Explain Food Intolerance
One basic form of nutrigenomic diet has long been in existence, creating pretty radical changes in diet (albeit by default).
When it comes to gluten intolerance or lactose intolerance, some individuals' genetic makeup prevents their ability to process wheat or dairy products. You don't need a DNA test to find this out, as your body will express its displeasure upon coming into digestive contact with these substances. Food intolerance makes people feel ill when they've chosen the wrong menu item, but many people don't realize the nature of the problem until after consulting with a doctor.
While avoidance of non-tolerated foods solves the problem, supplemental enzymes can also be consumed that allow for the consumption of these products. But do some people develop food intolerances while others don't? The root of the problem is genetics.

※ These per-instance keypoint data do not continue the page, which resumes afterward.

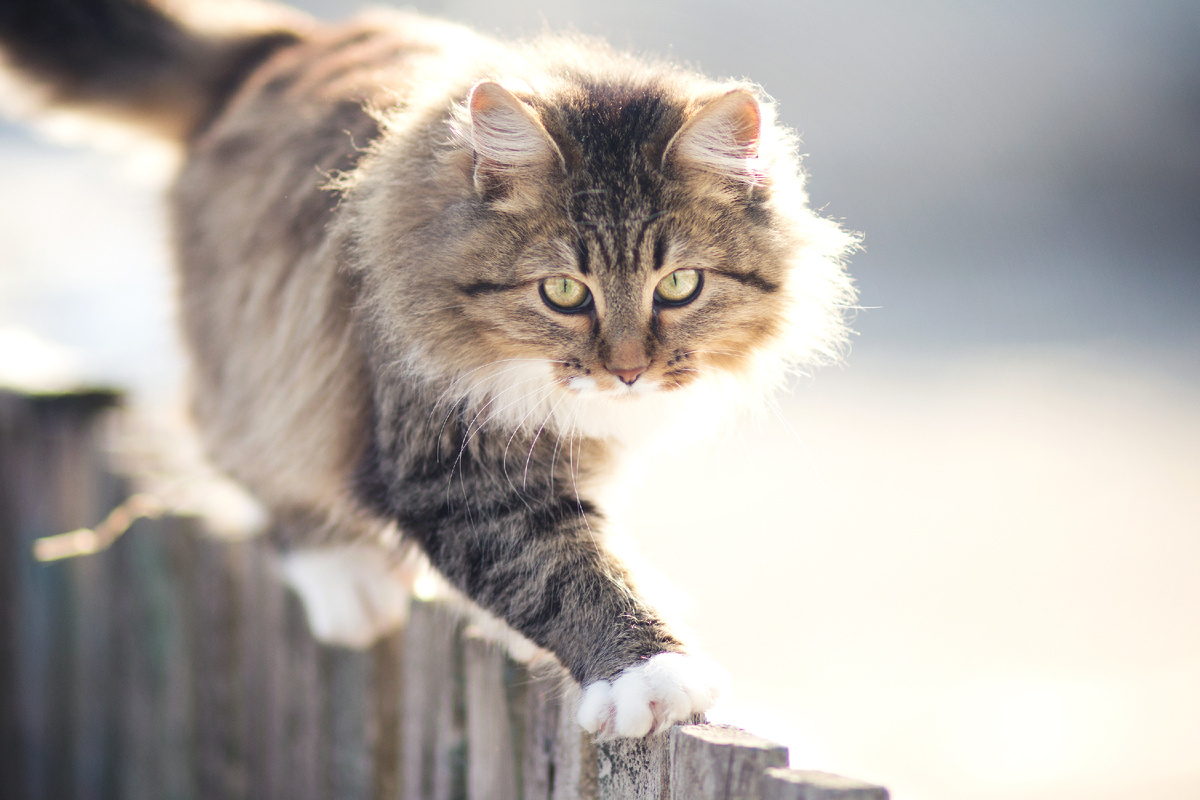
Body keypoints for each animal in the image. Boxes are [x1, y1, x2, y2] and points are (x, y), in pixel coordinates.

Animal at [4, 0, 859, 738]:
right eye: (564, 292)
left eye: (679, 285)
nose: (627, 372)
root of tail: (284, 42)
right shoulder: (448, 461)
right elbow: (560, 568)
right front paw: (650, 673)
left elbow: (571, 547)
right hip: (261, 366)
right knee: (248, 460)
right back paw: (344, 579)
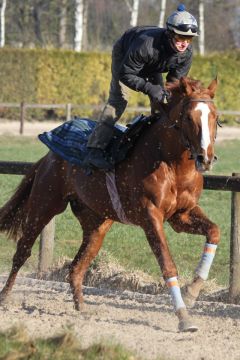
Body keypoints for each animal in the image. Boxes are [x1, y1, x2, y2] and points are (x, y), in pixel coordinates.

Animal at [0, 78, 219, 332]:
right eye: (189, 117)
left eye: (214, 115)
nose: (205, 158)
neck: (172, 164)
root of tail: (49, 158)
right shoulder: (151, 217)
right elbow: (167, 264)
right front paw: (184, 317)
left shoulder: (181, 215)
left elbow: (214, 231)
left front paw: (192, 291)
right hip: (44, 205)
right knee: (22, 251)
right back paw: (5, 297)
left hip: (97, 224)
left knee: (76, 268)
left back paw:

We'll take lactose intolerance as an example. Humans -- like animals -- traditionally have lost the tolerance for lactose by the time of adulthood. However, people in Northern Europe about 10,000 years ago developed the ability to continue tolerating lactose through adulthood. Descendents of those Northern Europeans are much more likely to be free of lactose intolerance than other ethnicities. But if your ancestors made their home in Asia, Africa or even southern Europe, that's not a definite indication you won't be able to drink a glass of milk as an adult. Future nutrigenomic testing may be able to determine beforehand if you'll develop a food intolerance, and may even be able to suppress or facilitate the expression of certain genes that can prevent this from happening.
As the study and practice of nutrigenomics advances, it will undoubtedly yield surprising dietary insights and personalized benefits to those who pursue its offerings. And by altering your diet to better suit your genes, your genes may allow your diet to better suit your jeans.